MLB, an increasingly utopia for Cubans

The idyll of playing in Major League Baseball (MLB) is becoming further complicated for Cuban players. Those who try to leave the country illegally could face a bigger problem than the one of venturing through the dangerous waters of the Florida Straits.

The very famous MLB has decided, in addition to the regulations that are already known, to delay the process of signing players from Cuba. The sanctions of the U.S. government, as part of the economic blockade, indicate that a Cuban baseball player needs to be declared “national unblocked” by the Office of Foreign Assets Control (OFAC) of the U.S. Department of the Treasury, for him to be able to sign for an MLB organization.

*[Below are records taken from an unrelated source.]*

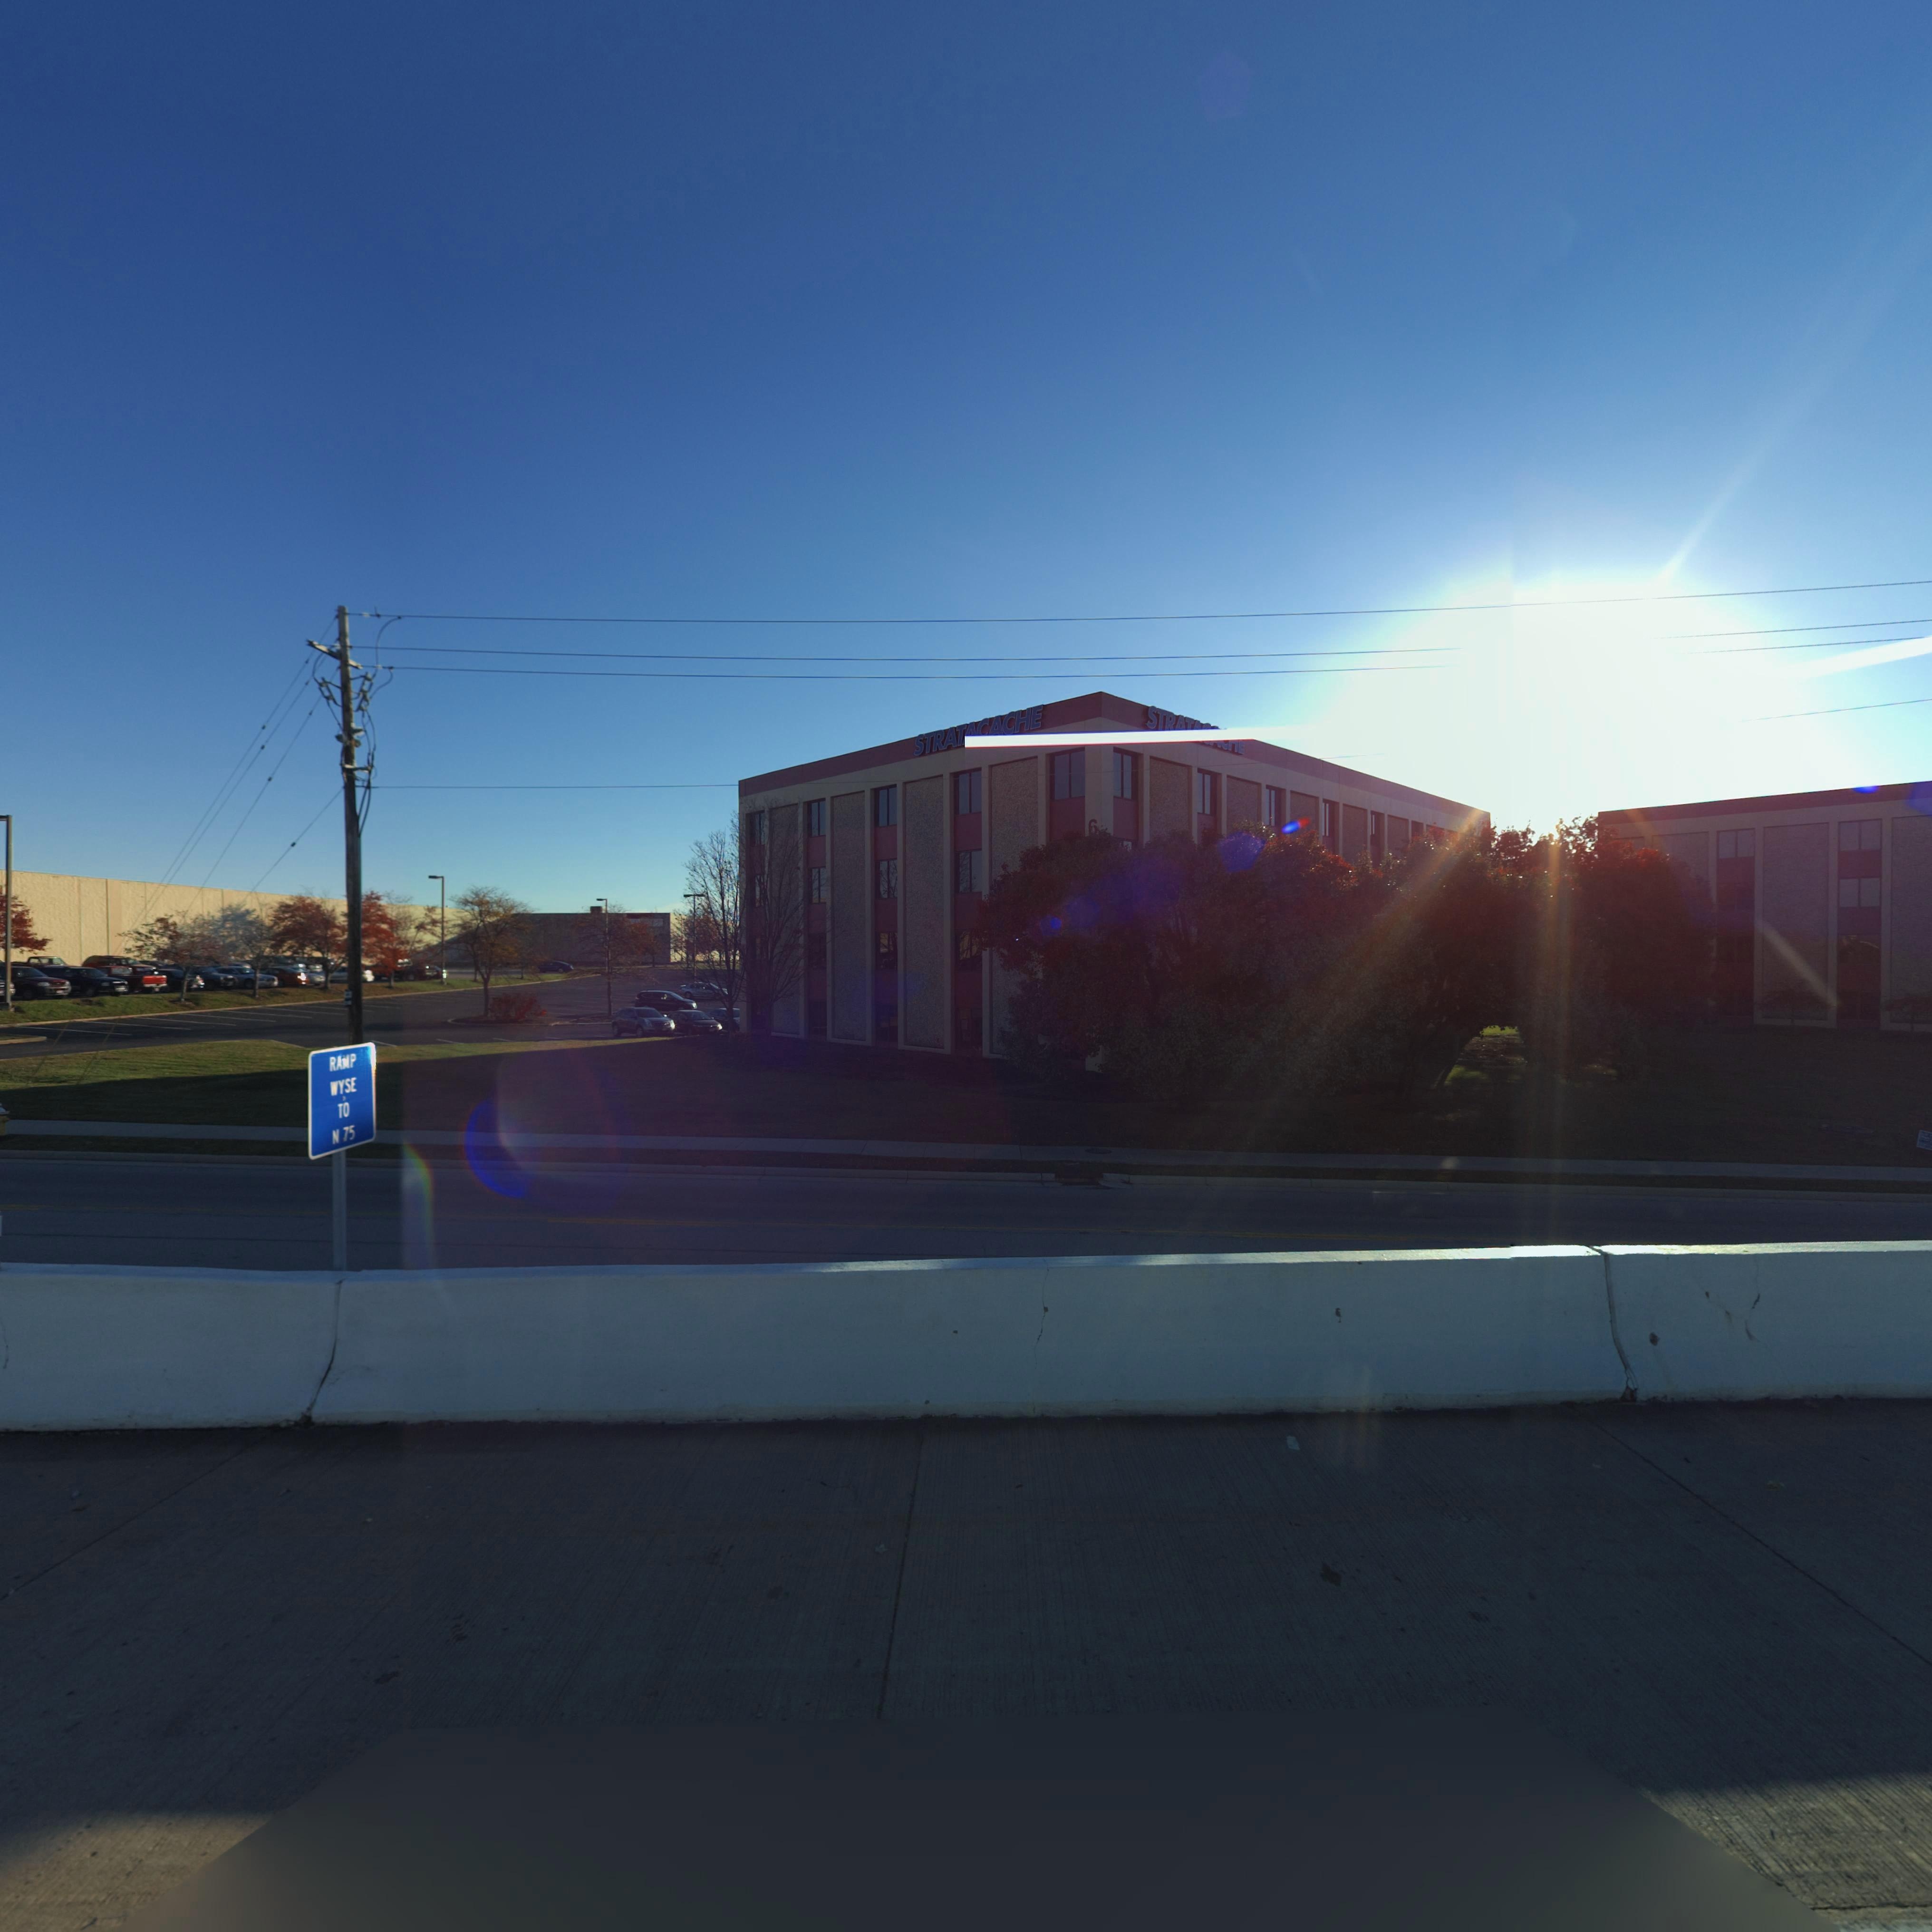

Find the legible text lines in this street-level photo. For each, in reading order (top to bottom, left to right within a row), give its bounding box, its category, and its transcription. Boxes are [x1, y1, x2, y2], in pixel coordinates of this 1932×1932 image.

[913, 704, 1043, 758] BusinessName: STRATACACHE
[1145, 705, 1247, 757] BusinessName: strat******
[1087, 818, 1099, 837] StreetNumber: 6
[325, 1051, 357, 1074] None: RAMP
[328, 1075, 357, 1098] None: WYSE
[335, 1100, 350, 1121] None: TO
[331, 1122, 357, 1147] None: N 75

According to Baseball America, Cubans must present two documents of permanent residence in another country, such as Mexico or the Dominican Republic, to a prospective employer.

This new regulation will hinder the contract signing process for Cuban players, who will be forced to wait up to six months to get a license, delaying their professional careers as well as increasing their training time, which implies an extra spending on their wages.

The concerns of the MLB come in the wake of the signature stamped by Yasiel Puig who declared a permanent residence in Mexico the same month that he came to the United States. Even other Cubans as Jorge Soler, Armando Rivero, Omar Luis and Henry Urrutia signed using permanent residence permits in Haiti despite living and training in the Dominican Republic.

Thus, the easiest way for a Cuban player to become in an “unblocked national” is to anchor directly into U.S. soil, but doing so they would be subject to the draft, which would cost them an enormous amount of money.